A project to bring a grocery and resource center to residents in North Memphis is underway.
Councilwoman Michalyn Easter-Thomas presented the North Memphis Grocery Project as a way to address the food desert in North Memphis. She says the store is to be built on Chelsea Avenue at Tunica Street.
An article in the University of Memphis’ Cecil C. Humphreys School of Law publication ML — Memphis Law Magazine by Ryan Jones defined food deserts as “communities that have poor access to healthy and affordable foods. … They are usually concentrated in low-income and historically marginalized areas throughout the country, with issues of longtime systemic racism, racial residential segregation, poor access to transportation and economic inequality woven into the history of these barren food landscapes.”
On Thursday, Easter-Thomas presented the project to residents at a community meeting at Springdale Baptist Church. “A grocery store is something that you all have said that we needed,” she said to the gathering. “I would love for all of us to have access to be able to get something of quality and affordability in our own backyard.”
Easter-Thomas, who is a resident of the community, told the Memphis Flyer that it was public knowledge that there was a need to address the food desert in the community.
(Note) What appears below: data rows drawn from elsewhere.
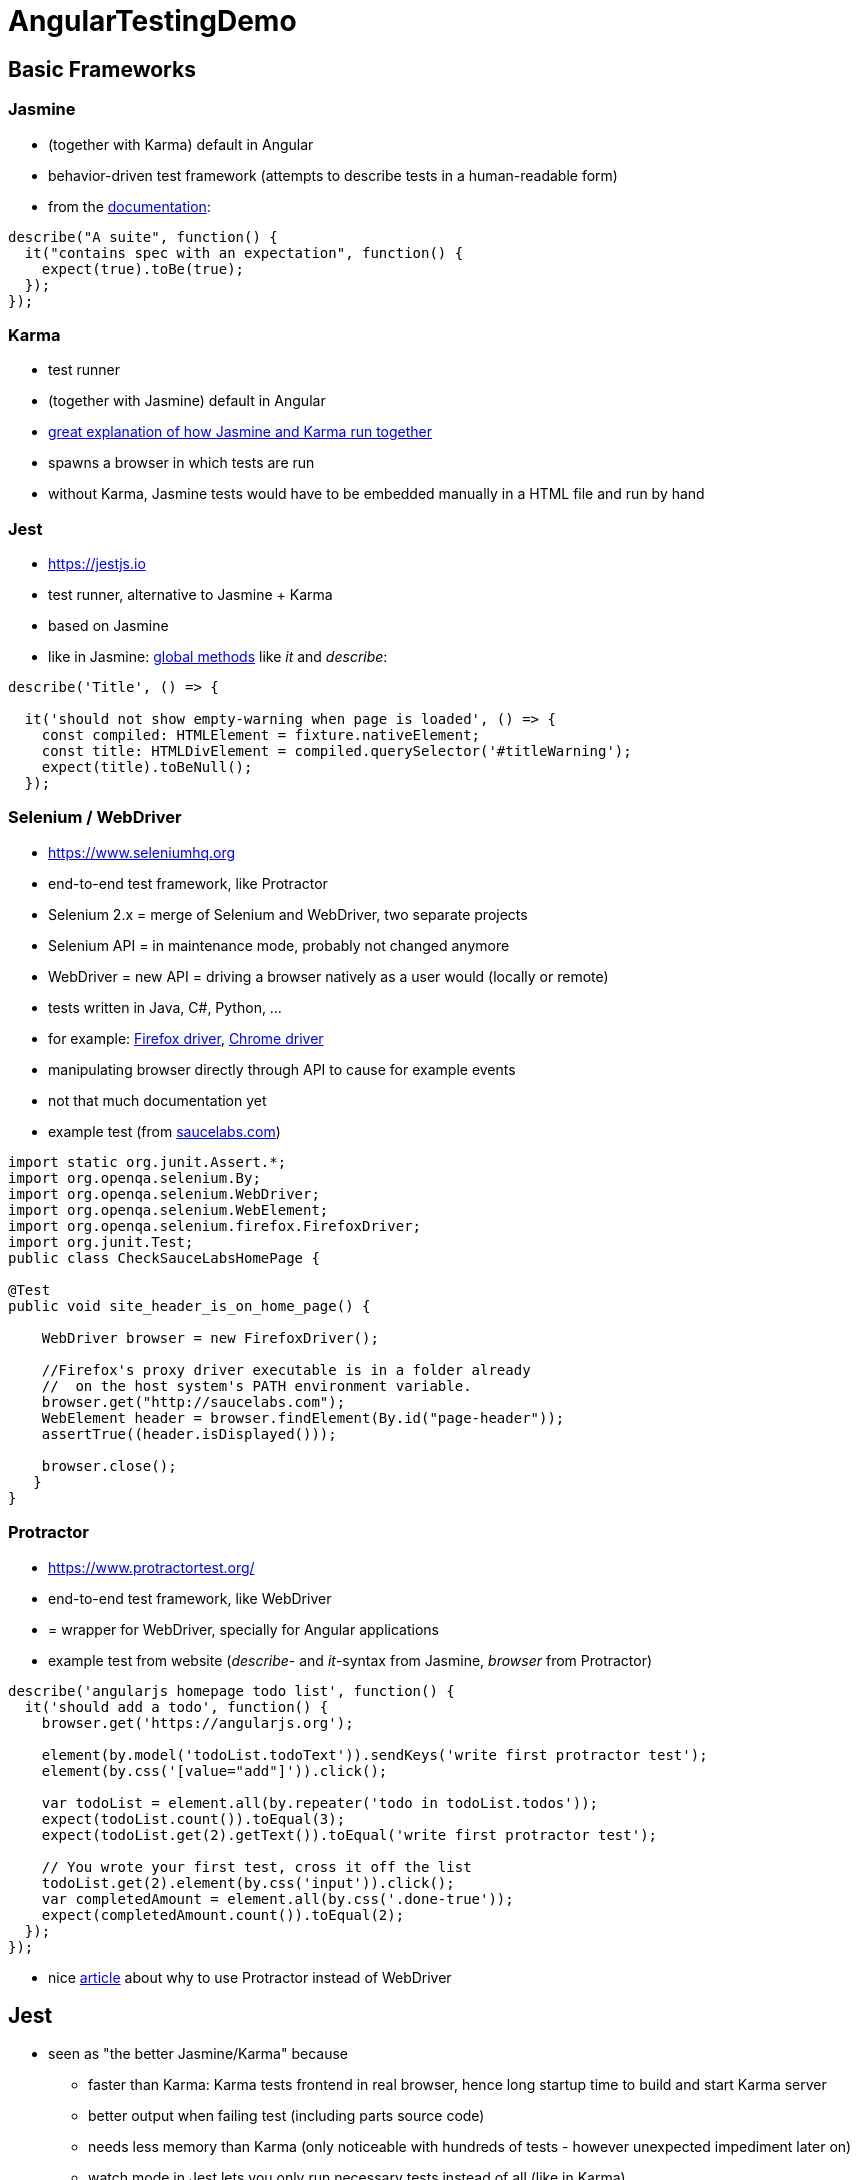 = AngularTestingDemo

== Basic Frameworks

=== Jasmine
* (together with Karma) default in Angular
* behavior-driven test framework (attempts to describe tests in a human-readable form)
* from the https://jasmine.github.io[documentation]:

```javascript
describe("A suite", function() {
  it("contains spec with an expectation", function() {
    expect(true).toBe(true);
  });
});
```

=== Karma
* test runner
* (together with Jasmine) default in Angular
* https://codecraft.tv/courses/angular/unit-testing/jasmine-and-karma/[great explanation of how Jasmine and Karma run together]
* spawns a browser in which tests are run
* without Karma, Jasmine tests would have to be embedded manually in a HTML file and run by hand

=== Jest
* https://jestjs.io
* test runner, alternative to Jasmine + Karma
* based on Jasmine
* like in Jasmine: https://jestjs.io/docs/en/api[global methods] like _it_ and _describe_:

```javascript
describe('Title', () => {

  it('should not show empty-warning when page is loaded', () => {
    const compiled: HTMLElement = fixture.nativeElement;
    const title: HTMLDivElement = compiled.querySelector('#titleWarning');
    expect(title).toBeNull();
  });
```

=== Selenium / WebDriver
* https://www.seleniumhq.org
* end-to-end test framework, like Protractor
* Selenium 2.x = merge of Selenium and WebDriver, two separate projects
* Selenium API = in maintenance mode, probably not changed anymore
* WebDriver = new API = driving a browser natively as a user would (locally or remote)
* tests written in Java, C#, Python, ...
* for example: https://seleniumhq.github.io/selenium/docs/api/java/org/openqa/selenium/firefox/FirefoxDriver.html[Firefox driver], https://seleniumhq.github.io/selenium/docs/api/java/org/openqa/selenium/chrome/ChromeDriver.html[Chrome driver]
* manipulating browser directly through API to cause for example events
* not that much documentation yet
* example test (from https://saucelabs.com/resources/articles/getting-started-with-webdriver-selenium-for-java-in-eclipse[saucelabs.com])

```java
import static org.junit.Assert.*;
import org.openqa.selenium.By;
import org.openqa.selenium.WebDriver;
import org.openqa.selenium.WebElement;
import org.openqa.selenium.firefox.FirefoxDriver;
import org.junit.Test;
public class CheckSauceLabsHomePage {

@Test
public void site_header_is_on_home_page() {

    WebDriver browser = new FirefoxDriver();

    //Firefox's proxy driver executable is in a folder already
    //  on the host system's PATH environment variable.
    browser.get("http://saucelabs.com");
    WebElement header = browser.findElement(By.id("page-header"));
    assertTrue((header.isDisplayed()));

    browser.close();
   }
}
```

=== Protractor
* https://www.protractortest.org/
* end-to-end test framework, like WebDriver
* = wrapper for WebDriver, specially for Angular applications
* example test from website (_describe_- and _it_-syntax from Jasmine, _browser_ from Protractor)

```javascript
describe('angularjs homepage todo list', function() {
  it('should add a todo', function() {
    browser.get('https://angularjs.org');

    element(by.model('todoList.todoText')).sendKeys('write first protractor test');
    element(by.css('[value="add"]')).click();

    var todoList = element.all(by.repeater('todo in todoList.todos'));
    expect(todoList.count()).toEqual(3);
    expect(todoList.get(2).getText()).toEqual('write first protractor test');

    // You wrote your first test, cross it off the list
    todoList.get(2).element(by.css('input')).click();
    var completedAmount = element.all(by.css('.done-true'));
    expect(completedAmount.count()).toEqual(2);
  });
});
```

* nice https://applitools.com/blog/protractor-vs-selenium-which-is-easier[article] about why to use Protractor instead of WebDriver

== Jest
* seen as "the better Jasmine/Karma" because
** faster than Karma: Karma tests frontend in real browser, hence long startup time to build and start Karma server
** better output when failing test (including parts source code)
** needs less memory than Karma (only noticeable with hundreds of tests - however unexpected impediment later on)
** watch mode in Jest lets you only run necessary tests instead of all (like in Karma)

=== Setup
* setup explained in https://medium.com/@nerdic.coder/how-to-use-jest-unit-tests-with-angular-87509b500158[How to use Jest unit tests with Angular], https://github.com/nerdic-coder/jest-angular-demo[complete code at Github]
* make Jest accessible in terminal: _yarn global add jest_

=== Usage
* simply run all tests: _jest_
* run all tests and show only failing: _jest --silent_
* Watch-Mode = look for changes in background, run necessary tests continuously and show only failing: _jest --watch --silent_
* show coverage: _jest --coverage_

=== Features
* expect-API: https://github.com/facebook/jest/blob/master/docs/ExpectAPI.md
* Mocking included: https://github.com/facebook/jest/blob/master/docs/MockFunctions.md

=== Best Practices
* always run watch mode
* with Angular: use Testbed
* keep away from DOM-testing (although Jest supports it)

=== Cheat Sheet
* https://github.com/sapegin/jest-cheat-sheet/blob/master/Readme.md

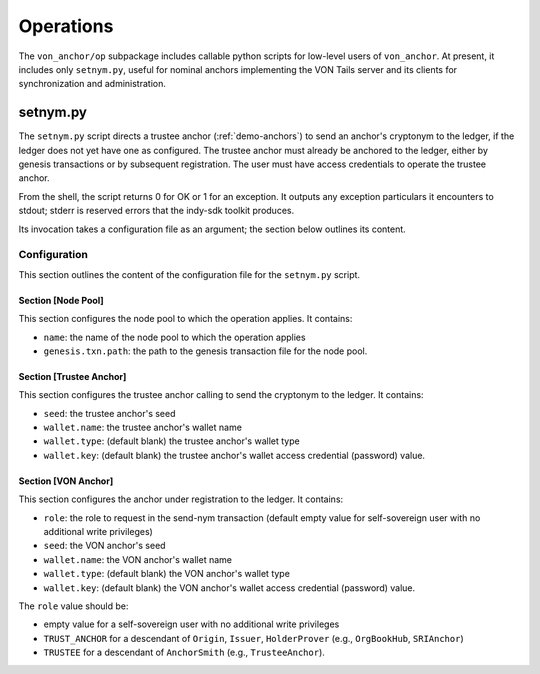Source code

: ******************************
Operations
******************************

The ``von_anchor/op`` subpackage includes callable python scripts for low-level users of ``von_anchor``. At present, it includes only ``setnym.py``, useful for nominal anchors implementing the VON Tails server and its clients for synchronization and administration.

setnym.py
==============================

The ``setnym.py`` script directs a trustee anchor (:ref:`demo-anchors`) to send an anchor's cryptonym to the ledger, if the ledger does not yet have one as configured. The trustee anchor must already be anchored to the ledger, either by genesis transactions or by subsequent registration. The user must have access credentials to operate the trustee anchor.

From the shell, the script returns 0 for OK or 1 for an exception. It outputs any exception particulars it encounters to stdout; stderr is reserved errors that the indy-sdk toolkit produces.

Its invocation takes a configuration file as an argument; the section below outlines its content.

Configuration
------------------------------

This section outlines the content of the configuration file for the ``setnym.py`` script.

Section [Node Pool]
******************************

This section configures the node pool to which the operation applies. It contains:

* ``name``: the name of the node pool to which the operation applies
* ``genesis.txn.path``: the path to the genesis transaction file for the node pool.

Section [Trustee Anchor]
******************************

This section configures the trustee anchor calling to send the cryptonym to the ledger. It contains:

* ``seed``: the trustee anchor's seed
* ``wallet.name``: the trustee anchor's wallet name
* ``wallet.type``: (default blank) the trustee anchor's wallet type
* ``wallet.key``: (default blank) the trustee anchor's wallet access credential (password) value.

Section [VON Anchor]
******************************

This section configures the anchor under registration to the ledger. It contains:

* ``role``: the role to request in the send-nym transaction (default empty value for self-sovereign user with no additional write privileges)
* ``seed``: the VON anchor's seed
* ``wallet.name``: the VON anchor's wallet name
* ``wallet.type``: (default blank) the VON anchor's wallet type
* ``wallet.key``: (default blank) the VON anchor's wallet access credential (password) value.

The ``role`` value should be:

* empty value for a self-sovereign user with no additional write privileges
* ``TRUST_ANCHOR`` for a descendant of ``Origin``, ``Issuer``, ``HolderProver`` (e.g., ``OrgBookHub``, ``SRIAnchor``)
* ``TRUSTEE`` for a descendant of ``AnchorSmith`` (e.g., ``TrusteeAnchor``).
She said that in her position as councilwoman, she wanted to advocate and get funding started for this project.
Cornelius Sanders, executive director of Promise Development Corporation, explained to residents that the Memphis City Council passed a resolution from American Rescue Plan funds in October 2021 to get the project started. They then entered a purchase agreement for 1993 Chelsea in April of 2022. The project owns 12 acres of land as of May 2023.
Easter-Thomas heavily emphasized the duality of the project as a place for groceries and resources, differentiating it as a resource center and not a retail center.
“The whole aspect is bringing much needed resources together with the collaboration of public and private and government and philanthropic dollars to ensure that those resources are there,” she said. She explained that these resources will encompass aspects of dental, pharmacy, medical and financial. Easter-Thomas said that groceries will be the only retail component there.
She said that this is intentional, because there are a lot of land-owning Black entrepreneurs in the area, and they want to support them, encourage them, and “allow them space to expand.”
“I don’t want to compete with them or make it hard for them to continue to thrive and progress in North Memphis,” she said. “It’s intentionally not including any retail so that those Black businesses can thrive with the upcoming of everything else in the project.”